SEPUCUK ANGIN MERAH
darah
terserap sejarah
menatap ruh
yang mengawang-awang berkeramas
di telapak
senja. langit mengeropos dalam batin
meneriakkan
himne bagi rasa maaf yang gemetar
menyambut
kunjungan kasur hitam
yang lama
memeram rintik-rintik hujan dengan
rumput yang
semakin meninggi. mengetarkan mata
air yang sudi
memapah getir
sementara
malam terus menerus dikuliti oleh
kembang
mungil yang terbawa oleh badai
sementara bungabunga
tidur mengkristalkan api
di dagu perawan
yang menjahit benih di kebun hati
tatkala malam merendah, dan matahari memerah.
Magetan, 11 Mei 2014
BUNGA-BUNGA BUNUH DIRI DI BABYLONIA
lingkar cahaya
yang dibasuh sungai euphrates
berpendar derita
di atas semarak pujian himne lagu
kidungku
bersembunyi di getar nada penggoyah desah bayi
anak malam yang
telah nyenyak dalam hunian makam
seperti menyatukan
debur ombak dan burung malam
sembari meremas
jantung yang peka dan mata yang utuh
menjaga bagian-bagianya
yang telah meruntuh
berdiam diantara
bilik paru, meminum darah sendiri
pada pusara debu
yang beralih emas. penghargaan abadi
serupa pohon yang
tumbuh pada dahan, berdusta makna
menista rahasia
pinggul berwajah memikat. menjelajahi
kata di sekujur
rahana perawan berwarna pekat. tertikam belati
cinta di sepanjang
syair wangi
telah dikafani
oleh kematian dengan kerlap-kerlip patung berapi
berderai sudah
keabadian busuk berbisik pada anak pelangi
pada rintih cabang
pohon
dengan hati
mengkerut yang melahirkan kematian
dan hidup seperti
mayat-mayat
tertimbun di tujuh lembaran retak tanah liat
besanding ingatan
dalam kelopak yang tersisa,
untuk tumbal marduk yang mulia semesta raya
digantung oleh kasarnya tali nebuchadnezzar
daun-daun
merelakan matahari mengeringkan kulitnya
di kolam manis dan hati yang lapar, bunga Laurel
menggulung ke surga dalam lamunan taman sutra.
Magetan, 2 Mei 2014
MUSIM PELANGI HITAM
desiran udara dalam nafas senantiasa tercipta
dalam palung senja seluas segara. yang tak melupa
lihatlah sang waktu yang begitu kejam merajam
meninggalkan wajah yang berpaling tajam
keadaan jiwa tak dirasa hati. tetap melangkah
dan bergegas untuk pergi. pada rahasia dimensi
lekat diingat, mendaging di urat nadi
barangkali hara semakin lara
bergerimis di kabut yang tak kunjung mereda
membuang kertas usang bernyawa. yang terganti
langit karam pada desiran darah dari sungai langit
yang melimpah
hangat hijau daun dan kuning jagad bersumpah
berpagar bidadari yang sedang mandi suara
berbalut gerimis yang ketat menjaganya
inilah musim pelangi
dimana kekelaman mendawaikan selaput bumi
saat bulan berbantal bunga-bunga kasturi
bersama hujan yang menumbuhkan akar mati
di tanah yang menumbuhkan
rindu kembali
berteman warna kuas yang
lekas berganti.
Magetan, 24 Januari 2014
Tentang Penulis :
Lahir di Magetan,
17 Januari 1990. Menulis puisi dan reportase.
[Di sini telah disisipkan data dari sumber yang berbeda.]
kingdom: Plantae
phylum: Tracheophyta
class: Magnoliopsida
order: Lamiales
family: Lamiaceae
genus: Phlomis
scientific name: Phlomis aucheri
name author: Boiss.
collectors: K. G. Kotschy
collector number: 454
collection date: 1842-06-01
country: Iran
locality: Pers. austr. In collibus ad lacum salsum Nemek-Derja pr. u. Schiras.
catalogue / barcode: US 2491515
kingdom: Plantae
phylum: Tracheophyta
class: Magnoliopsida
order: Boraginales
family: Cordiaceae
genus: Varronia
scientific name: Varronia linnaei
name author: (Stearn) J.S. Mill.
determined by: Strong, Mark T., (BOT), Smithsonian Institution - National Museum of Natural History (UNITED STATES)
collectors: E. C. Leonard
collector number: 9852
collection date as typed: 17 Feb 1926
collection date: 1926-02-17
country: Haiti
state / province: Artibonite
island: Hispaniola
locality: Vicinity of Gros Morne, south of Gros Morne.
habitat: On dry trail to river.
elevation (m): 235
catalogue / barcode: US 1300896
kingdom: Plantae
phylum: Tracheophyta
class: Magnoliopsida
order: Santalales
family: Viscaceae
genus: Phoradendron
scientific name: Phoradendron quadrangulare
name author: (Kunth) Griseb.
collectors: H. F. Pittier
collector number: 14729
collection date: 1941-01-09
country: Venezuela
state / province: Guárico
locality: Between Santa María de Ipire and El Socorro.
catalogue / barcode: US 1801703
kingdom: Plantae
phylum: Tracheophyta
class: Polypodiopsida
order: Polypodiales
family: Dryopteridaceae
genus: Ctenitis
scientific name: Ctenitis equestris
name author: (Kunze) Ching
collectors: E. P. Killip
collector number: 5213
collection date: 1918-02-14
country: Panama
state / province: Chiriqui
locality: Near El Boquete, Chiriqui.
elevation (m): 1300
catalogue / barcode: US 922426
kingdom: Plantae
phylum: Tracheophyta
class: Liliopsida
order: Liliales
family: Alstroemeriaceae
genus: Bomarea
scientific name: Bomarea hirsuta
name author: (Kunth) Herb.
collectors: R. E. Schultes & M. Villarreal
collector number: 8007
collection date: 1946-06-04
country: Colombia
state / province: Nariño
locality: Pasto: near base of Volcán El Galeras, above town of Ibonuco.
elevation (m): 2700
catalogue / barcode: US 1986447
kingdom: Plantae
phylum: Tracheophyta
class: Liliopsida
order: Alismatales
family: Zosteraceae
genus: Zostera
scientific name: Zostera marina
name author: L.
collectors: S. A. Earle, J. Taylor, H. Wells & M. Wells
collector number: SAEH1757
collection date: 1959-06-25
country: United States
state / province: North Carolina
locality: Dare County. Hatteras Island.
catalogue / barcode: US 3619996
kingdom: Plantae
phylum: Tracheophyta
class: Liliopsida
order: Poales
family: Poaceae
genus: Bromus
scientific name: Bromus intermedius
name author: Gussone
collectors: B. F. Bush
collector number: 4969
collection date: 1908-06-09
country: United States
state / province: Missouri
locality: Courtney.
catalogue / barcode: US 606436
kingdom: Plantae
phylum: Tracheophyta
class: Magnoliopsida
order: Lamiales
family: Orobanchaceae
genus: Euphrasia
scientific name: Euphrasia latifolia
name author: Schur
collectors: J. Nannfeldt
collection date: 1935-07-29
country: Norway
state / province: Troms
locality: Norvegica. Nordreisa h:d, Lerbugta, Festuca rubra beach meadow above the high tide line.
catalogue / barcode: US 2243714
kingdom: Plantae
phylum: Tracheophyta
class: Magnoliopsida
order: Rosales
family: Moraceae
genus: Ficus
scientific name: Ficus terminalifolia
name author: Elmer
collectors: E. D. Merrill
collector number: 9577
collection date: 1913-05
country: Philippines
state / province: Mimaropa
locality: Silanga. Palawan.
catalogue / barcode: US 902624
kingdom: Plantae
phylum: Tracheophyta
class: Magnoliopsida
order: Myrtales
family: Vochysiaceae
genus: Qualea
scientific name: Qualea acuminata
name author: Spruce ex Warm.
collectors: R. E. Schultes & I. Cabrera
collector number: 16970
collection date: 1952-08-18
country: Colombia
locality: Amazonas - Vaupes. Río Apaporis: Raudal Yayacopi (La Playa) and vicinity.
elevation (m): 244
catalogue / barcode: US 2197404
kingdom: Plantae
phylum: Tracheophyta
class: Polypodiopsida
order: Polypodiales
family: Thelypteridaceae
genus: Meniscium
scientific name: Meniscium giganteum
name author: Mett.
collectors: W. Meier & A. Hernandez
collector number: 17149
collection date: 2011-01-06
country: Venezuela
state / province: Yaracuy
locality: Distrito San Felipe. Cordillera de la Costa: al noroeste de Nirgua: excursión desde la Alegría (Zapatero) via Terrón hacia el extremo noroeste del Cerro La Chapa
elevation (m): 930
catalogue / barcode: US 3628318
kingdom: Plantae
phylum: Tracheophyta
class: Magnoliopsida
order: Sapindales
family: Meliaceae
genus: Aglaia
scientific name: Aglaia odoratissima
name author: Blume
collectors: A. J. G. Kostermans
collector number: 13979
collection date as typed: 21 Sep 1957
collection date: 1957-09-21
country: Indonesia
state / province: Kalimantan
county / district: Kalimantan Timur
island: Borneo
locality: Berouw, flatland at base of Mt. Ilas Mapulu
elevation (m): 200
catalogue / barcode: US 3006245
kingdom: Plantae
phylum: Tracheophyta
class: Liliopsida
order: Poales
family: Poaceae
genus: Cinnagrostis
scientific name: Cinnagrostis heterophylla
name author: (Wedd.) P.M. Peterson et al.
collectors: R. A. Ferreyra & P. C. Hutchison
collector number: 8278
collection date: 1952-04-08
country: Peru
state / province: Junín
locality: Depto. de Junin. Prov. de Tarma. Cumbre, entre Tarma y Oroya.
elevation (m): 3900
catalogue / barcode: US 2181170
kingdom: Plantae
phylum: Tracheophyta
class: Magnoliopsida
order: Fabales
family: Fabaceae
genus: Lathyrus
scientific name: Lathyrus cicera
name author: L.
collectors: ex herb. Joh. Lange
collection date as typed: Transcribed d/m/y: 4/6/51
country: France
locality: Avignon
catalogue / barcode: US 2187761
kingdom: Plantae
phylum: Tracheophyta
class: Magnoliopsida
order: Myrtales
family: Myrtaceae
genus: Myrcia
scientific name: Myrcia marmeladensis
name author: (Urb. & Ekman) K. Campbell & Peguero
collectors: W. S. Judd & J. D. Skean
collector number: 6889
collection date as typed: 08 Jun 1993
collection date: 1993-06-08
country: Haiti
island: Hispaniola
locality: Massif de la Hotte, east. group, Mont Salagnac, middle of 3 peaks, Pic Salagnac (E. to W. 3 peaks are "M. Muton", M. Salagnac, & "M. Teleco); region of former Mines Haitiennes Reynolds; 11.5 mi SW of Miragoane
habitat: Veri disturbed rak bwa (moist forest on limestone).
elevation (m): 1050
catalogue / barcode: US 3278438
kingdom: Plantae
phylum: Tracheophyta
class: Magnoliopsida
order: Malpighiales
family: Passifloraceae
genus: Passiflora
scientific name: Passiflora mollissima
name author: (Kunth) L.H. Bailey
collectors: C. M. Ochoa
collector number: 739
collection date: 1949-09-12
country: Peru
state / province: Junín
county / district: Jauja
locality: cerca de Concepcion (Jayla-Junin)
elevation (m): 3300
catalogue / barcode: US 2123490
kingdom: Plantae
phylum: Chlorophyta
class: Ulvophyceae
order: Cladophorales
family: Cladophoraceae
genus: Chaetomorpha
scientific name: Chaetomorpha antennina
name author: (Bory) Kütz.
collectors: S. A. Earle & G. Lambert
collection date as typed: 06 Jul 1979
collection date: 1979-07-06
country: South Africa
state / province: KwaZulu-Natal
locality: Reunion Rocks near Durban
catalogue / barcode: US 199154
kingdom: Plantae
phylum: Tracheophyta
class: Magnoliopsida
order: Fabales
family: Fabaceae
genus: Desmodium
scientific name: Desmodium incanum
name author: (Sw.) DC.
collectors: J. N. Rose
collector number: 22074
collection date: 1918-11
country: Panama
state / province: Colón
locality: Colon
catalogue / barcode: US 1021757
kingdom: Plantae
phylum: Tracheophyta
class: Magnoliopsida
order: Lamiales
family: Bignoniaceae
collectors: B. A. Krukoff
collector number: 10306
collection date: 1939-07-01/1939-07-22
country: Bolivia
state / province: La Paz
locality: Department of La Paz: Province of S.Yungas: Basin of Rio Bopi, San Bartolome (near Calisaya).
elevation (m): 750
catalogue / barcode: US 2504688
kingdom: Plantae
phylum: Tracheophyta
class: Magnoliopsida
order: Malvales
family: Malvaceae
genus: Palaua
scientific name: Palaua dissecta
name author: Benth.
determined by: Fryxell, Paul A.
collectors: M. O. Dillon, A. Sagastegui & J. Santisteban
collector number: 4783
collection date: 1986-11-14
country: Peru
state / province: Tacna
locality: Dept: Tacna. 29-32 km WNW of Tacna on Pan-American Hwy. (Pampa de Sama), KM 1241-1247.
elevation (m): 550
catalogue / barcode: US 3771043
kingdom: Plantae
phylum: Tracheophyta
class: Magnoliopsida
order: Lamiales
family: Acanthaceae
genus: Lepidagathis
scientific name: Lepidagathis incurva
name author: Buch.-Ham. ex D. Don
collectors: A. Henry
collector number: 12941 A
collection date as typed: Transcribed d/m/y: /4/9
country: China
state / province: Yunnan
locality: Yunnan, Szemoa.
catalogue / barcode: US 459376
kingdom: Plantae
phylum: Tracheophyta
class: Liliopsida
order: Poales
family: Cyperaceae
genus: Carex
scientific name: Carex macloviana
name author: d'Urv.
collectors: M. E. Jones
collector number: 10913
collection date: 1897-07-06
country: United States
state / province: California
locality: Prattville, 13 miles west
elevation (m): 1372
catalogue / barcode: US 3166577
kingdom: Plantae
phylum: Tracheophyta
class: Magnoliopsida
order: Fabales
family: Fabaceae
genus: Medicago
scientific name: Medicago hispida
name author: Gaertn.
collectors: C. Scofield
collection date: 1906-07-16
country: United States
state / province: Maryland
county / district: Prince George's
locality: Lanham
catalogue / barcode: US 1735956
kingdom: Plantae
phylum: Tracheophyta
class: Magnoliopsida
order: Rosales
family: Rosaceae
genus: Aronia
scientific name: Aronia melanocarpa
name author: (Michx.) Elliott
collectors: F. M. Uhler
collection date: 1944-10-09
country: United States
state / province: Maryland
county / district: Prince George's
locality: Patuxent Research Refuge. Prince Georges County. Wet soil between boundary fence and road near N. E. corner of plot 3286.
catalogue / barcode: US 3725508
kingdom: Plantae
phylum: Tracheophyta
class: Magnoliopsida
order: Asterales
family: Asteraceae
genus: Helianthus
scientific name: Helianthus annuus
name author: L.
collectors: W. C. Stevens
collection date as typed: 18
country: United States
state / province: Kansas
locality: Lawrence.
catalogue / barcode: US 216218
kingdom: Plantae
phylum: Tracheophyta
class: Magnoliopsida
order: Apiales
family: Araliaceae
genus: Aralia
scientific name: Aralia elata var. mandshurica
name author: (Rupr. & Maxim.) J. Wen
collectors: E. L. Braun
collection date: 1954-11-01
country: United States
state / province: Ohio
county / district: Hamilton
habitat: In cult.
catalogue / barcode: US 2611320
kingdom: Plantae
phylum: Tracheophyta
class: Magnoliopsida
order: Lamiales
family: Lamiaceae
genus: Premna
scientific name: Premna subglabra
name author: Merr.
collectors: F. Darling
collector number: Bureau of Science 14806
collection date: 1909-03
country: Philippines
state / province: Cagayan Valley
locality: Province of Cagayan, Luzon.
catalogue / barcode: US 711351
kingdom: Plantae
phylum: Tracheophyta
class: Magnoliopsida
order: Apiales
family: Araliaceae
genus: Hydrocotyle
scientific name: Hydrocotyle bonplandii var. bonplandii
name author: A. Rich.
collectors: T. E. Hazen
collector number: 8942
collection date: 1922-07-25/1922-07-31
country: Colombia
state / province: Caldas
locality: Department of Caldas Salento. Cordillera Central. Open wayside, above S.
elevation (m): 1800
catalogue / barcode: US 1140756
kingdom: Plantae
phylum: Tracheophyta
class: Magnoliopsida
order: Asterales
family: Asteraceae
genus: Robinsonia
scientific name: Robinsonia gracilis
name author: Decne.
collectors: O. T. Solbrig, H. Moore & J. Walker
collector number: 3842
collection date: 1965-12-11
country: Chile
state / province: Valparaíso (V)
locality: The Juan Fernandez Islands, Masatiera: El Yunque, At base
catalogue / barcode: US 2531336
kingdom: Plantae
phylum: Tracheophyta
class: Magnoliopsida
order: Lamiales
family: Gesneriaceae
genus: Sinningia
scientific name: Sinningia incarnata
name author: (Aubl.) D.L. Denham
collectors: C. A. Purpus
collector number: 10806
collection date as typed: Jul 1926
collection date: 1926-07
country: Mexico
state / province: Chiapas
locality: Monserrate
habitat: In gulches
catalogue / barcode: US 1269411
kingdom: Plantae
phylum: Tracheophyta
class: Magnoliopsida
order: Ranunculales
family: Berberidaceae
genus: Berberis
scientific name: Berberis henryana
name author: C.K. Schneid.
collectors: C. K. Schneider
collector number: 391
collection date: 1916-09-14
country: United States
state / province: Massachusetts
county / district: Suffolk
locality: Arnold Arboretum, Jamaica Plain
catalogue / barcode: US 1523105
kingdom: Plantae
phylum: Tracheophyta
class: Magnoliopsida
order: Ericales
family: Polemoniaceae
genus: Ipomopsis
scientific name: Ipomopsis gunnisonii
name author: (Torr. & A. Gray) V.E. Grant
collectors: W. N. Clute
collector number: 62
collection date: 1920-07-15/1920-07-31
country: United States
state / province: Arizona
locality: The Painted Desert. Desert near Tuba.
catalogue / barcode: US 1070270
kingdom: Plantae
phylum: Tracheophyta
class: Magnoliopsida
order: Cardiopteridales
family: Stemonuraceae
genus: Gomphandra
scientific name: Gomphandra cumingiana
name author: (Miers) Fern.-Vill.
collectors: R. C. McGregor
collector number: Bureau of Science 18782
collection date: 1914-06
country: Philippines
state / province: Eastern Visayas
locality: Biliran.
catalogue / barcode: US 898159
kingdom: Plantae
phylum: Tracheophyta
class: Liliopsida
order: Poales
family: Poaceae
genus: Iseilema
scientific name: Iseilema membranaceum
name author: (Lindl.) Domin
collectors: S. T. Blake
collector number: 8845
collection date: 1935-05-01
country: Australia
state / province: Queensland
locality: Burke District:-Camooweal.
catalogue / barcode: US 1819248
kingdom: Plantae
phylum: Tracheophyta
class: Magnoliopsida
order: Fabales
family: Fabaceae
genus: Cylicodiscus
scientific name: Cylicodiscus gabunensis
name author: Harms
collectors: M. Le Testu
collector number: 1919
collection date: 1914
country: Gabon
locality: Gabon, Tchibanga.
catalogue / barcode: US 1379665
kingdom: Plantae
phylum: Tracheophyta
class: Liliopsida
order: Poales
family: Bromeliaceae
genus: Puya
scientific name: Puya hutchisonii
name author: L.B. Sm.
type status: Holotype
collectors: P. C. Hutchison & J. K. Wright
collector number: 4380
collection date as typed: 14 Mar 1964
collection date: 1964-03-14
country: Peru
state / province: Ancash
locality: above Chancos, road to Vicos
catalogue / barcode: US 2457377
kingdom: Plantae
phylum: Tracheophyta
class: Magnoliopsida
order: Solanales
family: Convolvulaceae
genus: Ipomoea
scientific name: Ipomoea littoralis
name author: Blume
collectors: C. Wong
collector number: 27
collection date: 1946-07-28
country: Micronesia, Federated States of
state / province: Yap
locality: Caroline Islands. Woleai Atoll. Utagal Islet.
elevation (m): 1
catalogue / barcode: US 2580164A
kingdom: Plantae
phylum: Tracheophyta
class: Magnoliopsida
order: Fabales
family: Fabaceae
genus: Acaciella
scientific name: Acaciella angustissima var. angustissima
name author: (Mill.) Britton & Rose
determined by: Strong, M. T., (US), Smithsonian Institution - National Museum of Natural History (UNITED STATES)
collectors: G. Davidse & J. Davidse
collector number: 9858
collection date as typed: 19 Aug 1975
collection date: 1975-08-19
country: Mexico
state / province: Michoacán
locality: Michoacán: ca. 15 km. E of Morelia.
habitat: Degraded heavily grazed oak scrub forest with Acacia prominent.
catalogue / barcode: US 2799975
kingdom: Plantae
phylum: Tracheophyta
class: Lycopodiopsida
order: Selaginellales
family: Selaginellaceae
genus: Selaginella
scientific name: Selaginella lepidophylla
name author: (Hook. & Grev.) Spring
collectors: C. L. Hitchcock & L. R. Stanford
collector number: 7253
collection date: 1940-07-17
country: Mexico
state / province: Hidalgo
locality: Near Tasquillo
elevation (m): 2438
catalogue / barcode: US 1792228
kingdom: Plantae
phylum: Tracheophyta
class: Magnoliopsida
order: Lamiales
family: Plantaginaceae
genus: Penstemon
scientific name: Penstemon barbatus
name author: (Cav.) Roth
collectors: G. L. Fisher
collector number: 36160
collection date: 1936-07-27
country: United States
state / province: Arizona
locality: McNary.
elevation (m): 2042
Karya puisinya pernah
dimuat di puluhan media
massa antara lain: Indopos, Jurnal Masterpoem Indonesia, Banjarmasin Post, Lampung Post, Tanjungpinang Pos, Sumut Pos, Sriwijaya Post, Suara Merdeka, Solo
Pos, Pikiran Rakyat, Koran Haluan, Pos Bali, Metro Riau, Majalah Sagang, Majalah
Ekspresi, Joglo Semar, Buletin
Jejak , Harian Mata
Banua, Tabloid Hayati, Medan Bisnis, Kenthingan, dan lain-lain.
Juga dimuat dalam buku Antologi Merawat
Ingatan Rahim (2013), Kisah yang Berulang di Hari Minggu (2014), Solo
Menulis Puisi (2014), Timur Gumregah (2014), Negeri
Poci 5 (2014). Mahasiswi Pascasarjana Pendidikan Sains, UNS Solo
ini juga pernah menjadi model Hijab Moshaict tahun 2011.